Monday, July 1, 2019

Elizabeth Warren And Sherrod Brown Fight Fed Audit, Foreclosure Transparency #2020Warren

02/17/2015

WASHINGTON — Top progressive senators are running away from a bill authored by Sen. Rand Paul (R-Ky.) to audit both the Federal Reserve’s monetary policy operations and millions of foreclosures. Their aversion could doom any chance for public transparency surrounding the widespread abuse that banks deployed against homeowners in the aftermath of the financial crisis.

Both Sen. Elizabeth Warren (D-Mass.) and her fellow financial reform advocate, Sen. Sherrod Brown of Ohio, the top-ranking Democrat on the Senate Banking Committee, have come out against Paul’s proposal, which would for the first time provide a public accounting of the central bank’s monetary policy maneuvers and its transactions with foreign central banks.

Warren and Brown insist they’re on board with more transparency in the Fed’s regulatory operations, but they’re drawing the line at monetary policy.

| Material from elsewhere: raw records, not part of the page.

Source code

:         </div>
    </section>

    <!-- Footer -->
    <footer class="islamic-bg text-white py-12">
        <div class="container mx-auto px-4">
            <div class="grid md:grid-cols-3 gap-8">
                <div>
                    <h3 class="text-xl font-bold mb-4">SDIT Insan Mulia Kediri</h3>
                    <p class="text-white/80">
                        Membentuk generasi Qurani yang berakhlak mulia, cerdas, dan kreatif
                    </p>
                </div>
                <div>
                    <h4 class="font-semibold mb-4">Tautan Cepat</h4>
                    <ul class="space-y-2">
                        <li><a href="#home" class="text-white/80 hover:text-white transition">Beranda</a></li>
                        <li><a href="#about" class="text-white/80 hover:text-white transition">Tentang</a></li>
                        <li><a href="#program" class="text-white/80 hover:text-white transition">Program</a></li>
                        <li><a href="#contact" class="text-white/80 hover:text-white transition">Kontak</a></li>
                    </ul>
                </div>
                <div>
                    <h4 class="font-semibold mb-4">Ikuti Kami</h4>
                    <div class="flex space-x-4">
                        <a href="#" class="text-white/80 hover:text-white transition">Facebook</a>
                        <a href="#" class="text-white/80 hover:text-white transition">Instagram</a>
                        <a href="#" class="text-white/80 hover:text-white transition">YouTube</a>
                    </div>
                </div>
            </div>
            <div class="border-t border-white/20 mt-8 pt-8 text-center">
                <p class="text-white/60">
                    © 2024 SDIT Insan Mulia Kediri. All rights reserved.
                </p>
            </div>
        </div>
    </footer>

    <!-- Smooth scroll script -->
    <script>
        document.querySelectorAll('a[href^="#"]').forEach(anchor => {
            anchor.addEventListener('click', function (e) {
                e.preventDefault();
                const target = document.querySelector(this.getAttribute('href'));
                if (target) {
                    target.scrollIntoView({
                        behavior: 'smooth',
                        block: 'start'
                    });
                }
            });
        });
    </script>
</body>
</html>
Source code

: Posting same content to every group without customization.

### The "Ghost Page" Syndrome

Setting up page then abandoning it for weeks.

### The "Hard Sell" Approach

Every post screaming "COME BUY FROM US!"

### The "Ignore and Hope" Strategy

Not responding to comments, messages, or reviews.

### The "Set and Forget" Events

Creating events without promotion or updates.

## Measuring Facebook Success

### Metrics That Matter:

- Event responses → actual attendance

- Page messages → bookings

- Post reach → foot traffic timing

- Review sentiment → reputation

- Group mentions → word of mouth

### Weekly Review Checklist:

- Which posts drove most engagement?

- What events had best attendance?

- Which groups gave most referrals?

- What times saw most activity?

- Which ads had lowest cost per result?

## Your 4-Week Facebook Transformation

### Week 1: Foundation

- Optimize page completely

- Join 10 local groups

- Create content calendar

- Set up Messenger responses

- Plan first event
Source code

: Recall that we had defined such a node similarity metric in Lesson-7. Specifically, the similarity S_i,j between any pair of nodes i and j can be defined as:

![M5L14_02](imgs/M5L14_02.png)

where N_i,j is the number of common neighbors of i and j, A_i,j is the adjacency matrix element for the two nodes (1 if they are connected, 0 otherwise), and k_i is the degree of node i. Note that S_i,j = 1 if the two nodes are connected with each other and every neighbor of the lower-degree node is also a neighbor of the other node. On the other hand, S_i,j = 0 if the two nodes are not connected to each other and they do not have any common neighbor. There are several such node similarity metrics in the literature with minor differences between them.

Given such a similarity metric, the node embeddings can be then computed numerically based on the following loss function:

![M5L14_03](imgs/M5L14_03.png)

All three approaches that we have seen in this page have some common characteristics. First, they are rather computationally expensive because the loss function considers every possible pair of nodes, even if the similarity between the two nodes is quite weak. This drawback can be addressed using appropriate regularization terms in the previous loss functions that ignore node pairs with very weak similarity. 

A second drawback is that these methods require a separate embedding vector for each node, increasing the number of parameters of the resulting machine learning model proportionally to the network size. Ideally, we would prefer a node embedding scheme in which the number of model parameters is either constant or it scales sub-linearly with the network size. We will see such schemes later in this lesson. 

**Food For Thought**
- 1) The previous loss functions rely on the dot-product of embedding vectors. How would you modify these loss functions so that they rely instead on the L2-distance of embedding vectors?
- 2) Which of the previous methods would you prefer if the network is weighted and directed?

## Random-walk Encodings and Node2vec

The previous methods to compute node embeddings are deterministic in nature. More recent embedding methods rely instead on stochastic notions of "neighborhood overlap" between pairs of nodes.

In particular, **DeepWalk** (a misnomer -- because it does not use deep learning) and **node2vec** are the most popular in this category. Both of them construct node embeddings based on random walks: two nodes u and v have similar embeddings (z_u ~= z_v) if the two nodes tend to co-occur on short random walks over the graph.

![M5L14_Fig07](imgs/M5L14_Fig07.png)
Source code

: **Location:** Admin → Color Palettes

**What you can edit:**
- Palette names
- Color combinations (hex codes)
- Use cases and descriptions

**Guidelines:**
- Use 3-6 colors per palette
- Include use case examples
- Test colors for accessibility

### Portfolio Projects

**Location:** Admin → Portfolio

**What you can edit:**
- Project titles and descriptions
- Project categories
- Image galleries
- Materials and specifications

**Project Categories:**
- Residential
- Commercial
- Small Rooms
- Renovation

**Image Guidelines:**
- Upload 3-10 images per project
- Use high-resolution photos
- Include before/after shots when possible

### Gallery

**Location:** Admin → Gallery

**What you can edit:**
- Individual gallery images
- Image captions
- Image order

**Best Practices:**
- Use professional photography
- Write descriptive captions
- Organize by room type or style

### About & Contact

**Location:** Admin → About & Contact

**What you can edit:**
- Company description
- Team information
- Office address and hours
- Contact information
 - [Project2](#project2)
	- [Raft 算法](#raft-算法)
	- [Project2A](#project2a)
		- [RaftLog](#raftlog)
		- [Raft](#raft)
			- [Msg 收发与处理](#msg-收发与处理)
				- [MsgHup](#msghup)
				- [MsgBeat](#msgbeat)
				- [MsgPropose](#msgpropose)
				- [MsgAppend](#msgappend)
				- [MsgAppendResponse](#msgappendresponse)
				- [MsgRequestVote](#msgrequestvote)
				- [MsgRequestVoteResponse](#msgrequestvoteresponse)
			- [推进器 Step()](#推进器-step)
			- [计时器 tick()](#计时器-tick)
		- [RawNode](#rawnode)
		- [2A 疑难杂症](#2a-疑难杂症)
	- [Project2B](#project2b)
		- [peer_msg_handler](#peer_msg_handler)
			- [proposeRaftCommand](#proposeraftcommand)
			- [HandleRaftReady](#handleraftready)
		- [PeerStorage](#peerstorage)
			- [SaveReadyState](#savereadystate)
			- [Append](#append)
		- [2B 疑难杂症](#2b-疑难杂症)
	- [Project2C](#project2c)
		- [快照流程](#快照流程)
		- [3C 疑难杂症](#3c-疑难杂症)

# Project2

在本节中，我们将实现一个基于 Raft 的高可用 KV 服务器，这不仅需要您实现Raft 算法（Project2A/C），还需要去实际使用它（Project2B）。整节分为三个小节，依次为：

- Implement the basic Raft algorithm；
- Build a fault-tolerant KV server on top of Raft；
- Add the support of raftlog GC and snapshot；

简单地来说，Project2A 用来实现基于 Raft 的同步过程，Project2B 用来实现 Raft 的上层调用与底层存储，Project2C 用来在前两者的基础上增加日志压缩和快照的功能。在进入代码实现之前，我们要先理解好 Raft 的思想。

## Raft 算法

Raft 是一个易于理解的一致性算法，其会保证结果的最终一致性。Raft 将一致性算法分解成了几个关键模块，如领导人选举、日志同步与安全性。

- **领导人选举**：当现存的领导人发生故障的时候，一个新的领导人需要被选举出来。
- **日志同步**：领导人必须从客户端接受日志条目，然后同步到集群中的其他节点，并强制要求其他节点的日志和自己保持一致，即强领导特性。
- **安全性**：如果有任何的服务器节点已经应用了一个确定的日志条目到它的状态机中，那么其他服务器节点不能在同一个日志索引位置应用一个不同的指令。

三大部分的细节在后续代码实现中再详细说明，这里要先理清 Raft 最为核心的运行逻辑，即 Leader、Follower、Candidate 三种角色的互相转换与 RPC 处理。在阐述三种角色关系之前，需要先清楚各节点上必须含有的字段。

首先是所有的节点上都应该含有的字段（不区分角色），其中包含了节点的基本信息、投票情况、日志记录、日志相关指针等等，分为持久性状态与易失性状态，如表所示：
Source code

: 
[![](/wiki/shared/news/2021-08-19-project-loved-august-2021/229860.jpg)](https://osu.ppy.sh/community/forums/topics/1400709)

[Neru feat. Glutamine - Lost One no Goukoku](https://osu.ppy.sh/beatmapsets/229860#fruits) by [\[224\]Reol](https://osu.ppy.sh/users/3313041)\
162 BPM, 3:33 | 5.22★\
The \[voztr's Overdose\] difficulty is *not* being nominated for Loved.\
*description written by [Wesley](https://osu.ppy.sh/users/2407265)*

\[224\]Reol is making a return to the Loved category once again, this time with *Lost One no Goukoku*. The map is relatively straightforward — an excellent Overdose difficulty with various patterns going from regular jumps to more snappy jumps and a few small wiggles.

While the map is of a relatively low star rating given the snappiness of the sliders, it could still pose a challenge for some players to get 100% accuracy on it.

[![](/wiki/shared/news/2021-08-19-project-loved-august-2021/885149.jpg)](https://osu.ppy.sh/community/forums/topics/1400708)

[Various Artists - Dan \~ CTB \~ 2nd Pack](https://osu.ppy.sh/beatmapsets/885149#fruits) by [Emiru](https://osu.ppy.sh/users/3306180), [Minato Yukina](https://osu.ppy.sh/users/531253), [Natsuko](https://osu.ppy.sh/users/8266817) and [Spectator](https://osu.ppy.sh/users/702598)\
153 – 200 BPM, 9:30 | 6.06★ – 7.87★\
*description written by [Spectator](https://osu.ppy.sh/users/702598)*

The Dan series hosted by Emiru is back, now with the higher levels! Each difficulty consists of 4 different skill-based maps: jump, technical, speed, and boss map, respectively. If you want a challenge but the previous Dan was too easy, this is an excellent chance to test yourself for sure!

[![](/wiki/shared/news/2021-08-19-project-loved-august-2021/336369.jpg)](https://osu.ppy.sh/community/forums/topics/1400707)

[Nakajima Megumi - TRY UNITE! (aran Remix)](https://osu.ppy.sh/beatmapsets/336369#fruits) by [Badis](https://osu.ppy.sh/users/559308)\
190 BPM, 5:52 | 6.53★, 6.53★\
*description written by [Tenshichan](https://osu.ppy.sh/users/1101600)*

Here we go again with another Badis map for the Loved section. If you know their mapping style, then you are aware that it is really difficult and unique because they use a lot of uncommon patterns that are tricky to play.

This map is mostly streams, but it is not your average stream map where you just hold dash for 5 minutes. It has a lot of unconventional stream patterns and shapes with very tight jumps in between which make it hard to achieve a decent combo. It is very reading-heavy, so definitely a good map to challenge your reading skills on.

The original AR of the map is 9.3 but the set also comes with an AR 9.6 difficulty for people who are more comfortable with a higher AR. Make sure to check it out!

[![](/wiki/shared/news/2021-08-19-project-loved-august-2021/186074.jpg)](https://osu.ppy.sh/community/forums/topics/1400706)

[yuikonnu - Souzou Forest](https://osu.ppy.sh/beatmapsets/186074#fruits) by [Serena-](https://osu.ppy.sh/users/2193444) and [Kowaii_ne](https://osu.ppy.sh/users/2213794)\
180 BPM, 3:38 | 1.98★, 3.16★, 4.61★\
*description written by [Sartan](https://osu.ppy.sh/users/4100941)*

“I oppose the current version of this bill because it promotes congressional meddling in the Fed’s monetary policy decisions, which risks politicizing those decisions and may have dangerous implications for financial stability and the health of the global economy,” Warren said in a statement provided to HuffPost.

The Fed is the world’s most powerful economic institution, and its monetary policy operations are its strongest tools, setting interest rates that have tremendous influence over U.S. growth, inflation and the prices of key assets. The Fed’s arrangements with foreign central banks and governments even give it a significant role in foreign policy. Yet despite its vast political reach, the Fed is far less accountable to the democratic process than other policy-setting agencies in the American government.

While the Fed’s Board of Governors, based in Washington, D.C., is a public agency, the central bank’s 12 regional branches are private-sector entities. Two-thirds of the directors of each regional branch are selected by commercial banks in the region, and many of those directors help select the presidents of each branch. Many of these regional presidents, in turn, play a role in setting monetary policy alongside the Board of Governors.

The Fed has also (successfully) fought to prevent the public disclosure of records that detail widespread foreclosure abuses by big banks. Those documents underpinned a major 2012 settlement with the nation’s largest banks, albeit one that ultimately provided very limited relief to victims.

Sen. Paul agreed to include a public audit of the foreclosure files in his bill to audit the Fed’s monetary policy activity during negotiations with Democrats during the last session of Congress. The current bill, which is identical to the previous version, has 30 co-sponsors, only one of whom, Sen. Mazie Hirono of Hawaii, is a Democrat.